Researchers identify the first step in allergic reactions


Wednesday, 12 June, 2024


Researchers identify the first step in allergic reactions

Scientists at Duke-NUS Medical School have identified how the first domino falls after a person encounters an allergen, signalling a new strategy for the prevention of life-threatening allergic reactions. Their discovery has been published in the journal Nature Immunology.

It is well established that when mast cells, a type of immune cell, mistake a harmless substance (such as a peanut or dust mite) as a threat, they release an immediate first wave of bioactive chemicals against the perceived threat. When mast cells — which reside under the skin, around blood vessels and in the linings of the airways and the gastrointestinal tract — simultaneously release their pre-stored load of bioactive chemicals into the blood, instant and systemic shock can result, which can be lethal.

Now, Duke-NUS researchers have discovered that the release of particulate mast cell granules, which contain these bioactive chemicals, is controlled by two members of an intracellular multiprotein complex called the inflammasome. Until now, these inflammasome proteins were only known to spontaneously assemble within immune cells to secrete soluble chemicals to alert other parts of the immune system upon detection of an infection.

“We discovered that the inflammasome components played a surprisingly crucial role in transporting particulate mast cell granules — which are typically packed in the cell centre — to the cell surface, where they are released,” said Professor Soman Abraham, who led this research when working in Duke-NUS’s Emerging Infectious Diseases Programme. “This surprising discovery gives us a precise target where we can intervene to prevent the cascade of events initiated in mast cells that leads to anaphylactic shock.”

Abraham and his team’s eureka moment came while observing mice whose mast cells lacked either of the two inflammasome proteins, NLRP3 or ASC. When these animals were exposed to allergens, they failed to experience anaphylactic shock. However, anaphylactic shock was observed when mast cell NLRP3 and ASC proteins assembled and bound to individual intracellular granules, forming a complex the researchers call granulosome, facilitating the granules’ movement along tracks formed by the cytoskeleton within the mast cell — akin to hooking them onto a set of ‘rail tracks’.

“Upon mast cell activation, we observed rapid granule movement on dynamic tracks known as microtubules to the cell membrane, where these granules were promptly released from the cell,” said co-first author Dr Pradeep Bist, a principal research scientist with the Emerging Infectious Diseases Programme. “However, in mast cells deficient in either NLRP3 or ASC proteins, we found no sign of intracellular granule movement and none of these granules were released.”

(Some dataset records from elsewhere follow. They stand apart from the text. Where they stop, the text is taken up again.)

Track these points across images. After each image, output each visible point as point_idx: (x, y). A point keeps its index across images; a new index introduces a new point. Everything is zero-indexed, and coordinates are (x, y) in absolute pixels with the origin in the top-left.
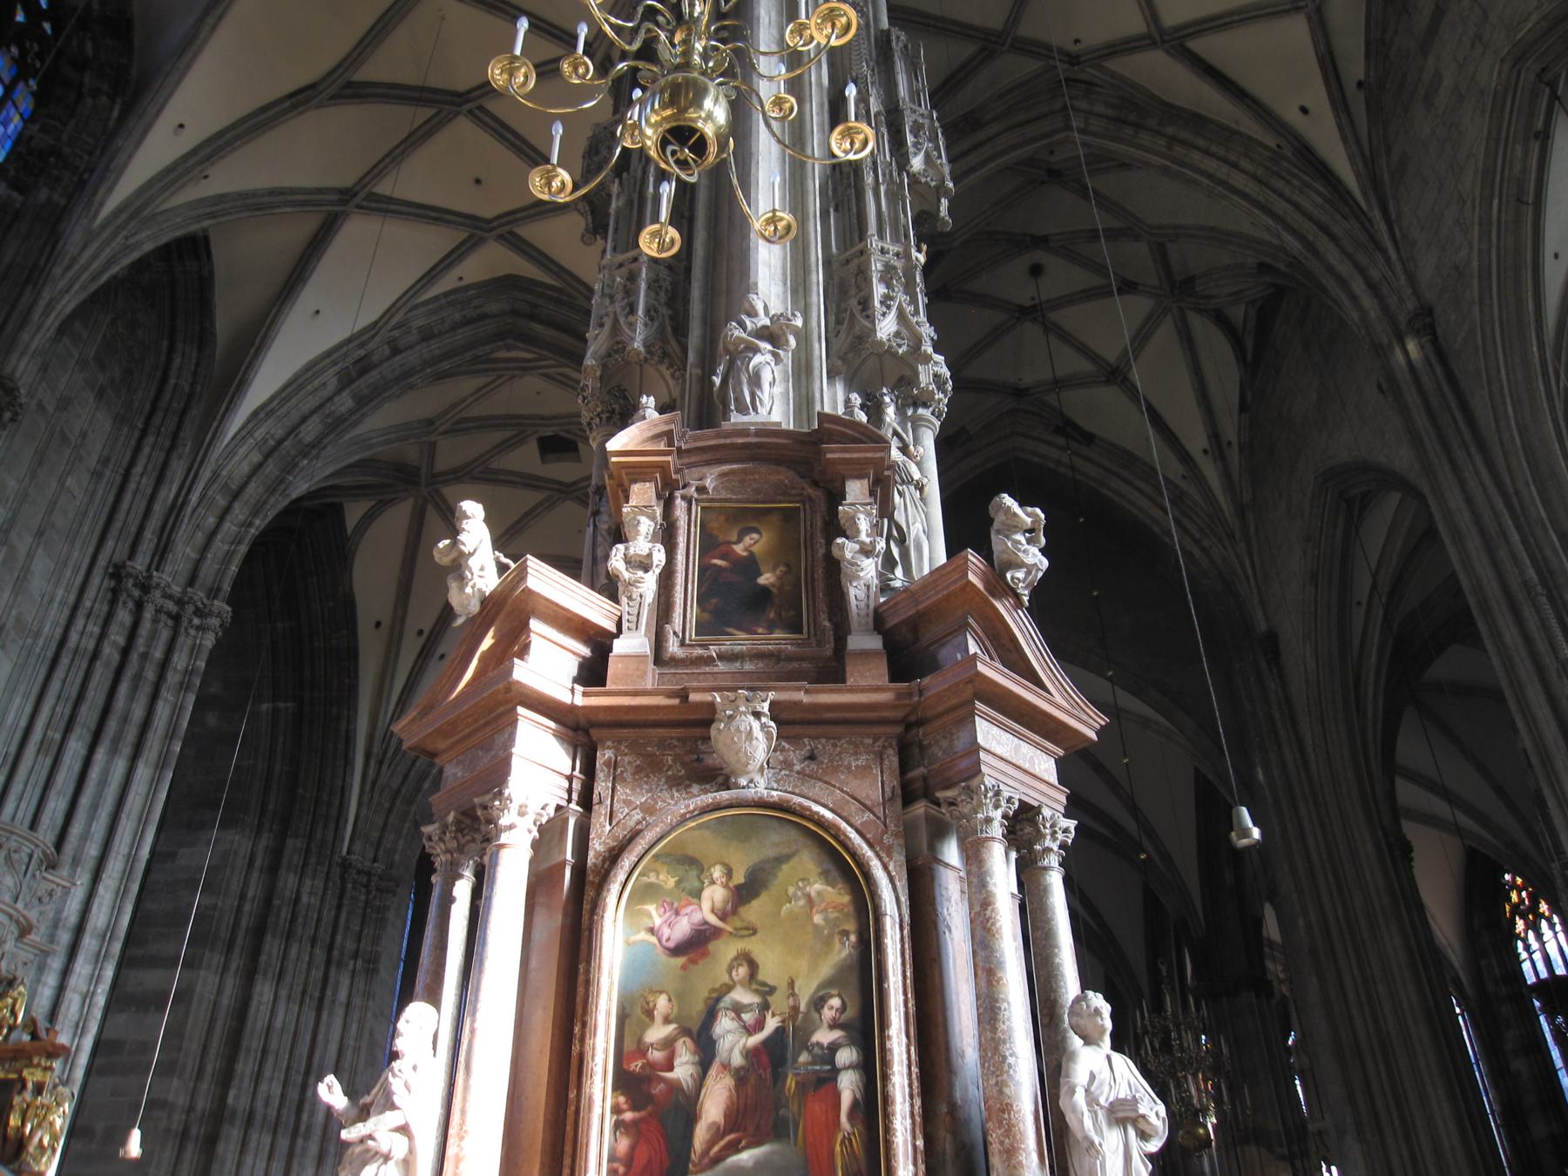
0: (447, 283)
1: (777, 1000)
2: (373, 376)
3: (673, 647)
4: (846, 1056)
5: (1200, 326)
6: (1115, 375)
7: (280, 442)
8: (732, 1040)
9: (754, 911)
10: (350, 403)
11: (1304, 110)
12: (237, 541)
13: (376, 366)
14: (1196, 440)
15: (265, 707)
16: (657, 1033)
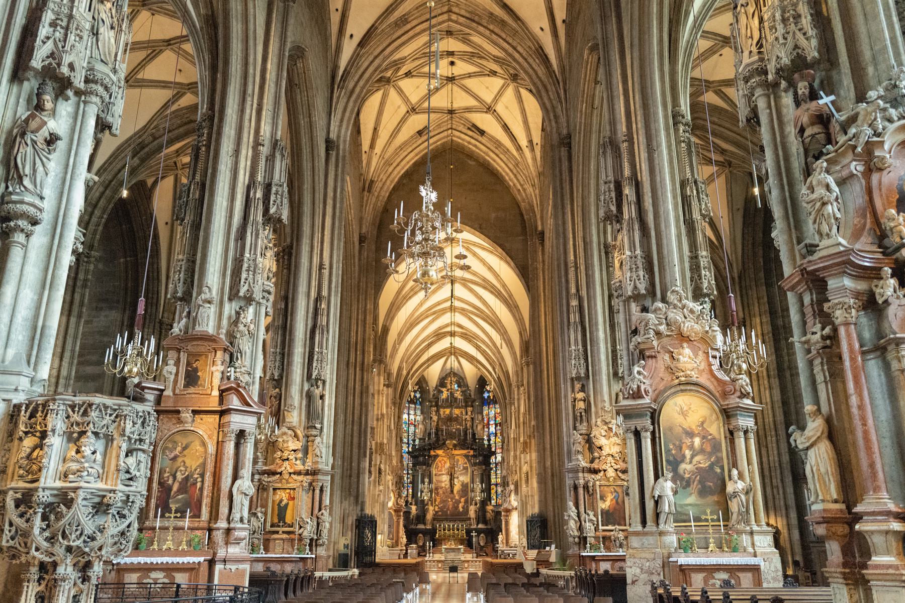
0: (175, 107)
1: (189, 470)
2: (146, 150)
3: (177, 391)
4: (199, 480)
5: (524, 93)
6: (489, 109)
7: (111, 182)
8: (179, 476)
9: (185, 452)
10: (138, 161)
11: (542, 29)
12: (98, 225)
13: (147, 145)
14: (524, 143)
15: (122, 260)
16: (166, 475)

Having demonstrated the trafficking role of NLRP3 and ASC, the team turned to known inflammasome inhibitors to test whether they could prevent this event from taking place. Using an inflammasome-blocking drug very similar to those undergoing clinical trials for chronic inflammatory diseases, called CY-09, they administered the therapy to mice before introducing an allergen. They found that in their preclinical model, they were able to effectively prevent anaphylactic shock with this drug.

“It was noteworthy that by employing a drug that specifically blocked inflammasome protein activity, we were able to selectively block the release of mast cells’ pre-stored chemicals without impacting other potentially beneficial activities of mast cells,” said Dr Andrea Mencarelli, who co-first authored the paper while working in the Emerging Infectious Diseases Programme.

While not a cure, this could offer people living with severe allergies a new tool to prevent the onset of a potentially traumatic reaction. Currently, emergency treatments are taken in the immediate aftermath of the first symptoms developing, but these treatments need to be administered within a narrow window of time to be effective and also have severe side effects.

“I could see this bringing peace of mind to parents of children with severe food allergies when they encounter situations where they can’t be sure whether there’s an exposure risk,” said Abraham, whose team is now working on optimising the dosage and frequency of use of the drug to achieve the best protective effects against anaphylactic shock.

“While we don’t want to deactivate this part of the immune system for prolonged periods, this could potentially provide short-term protection.

“After this, we hope to do the same for asthma and allergic skin reactions.”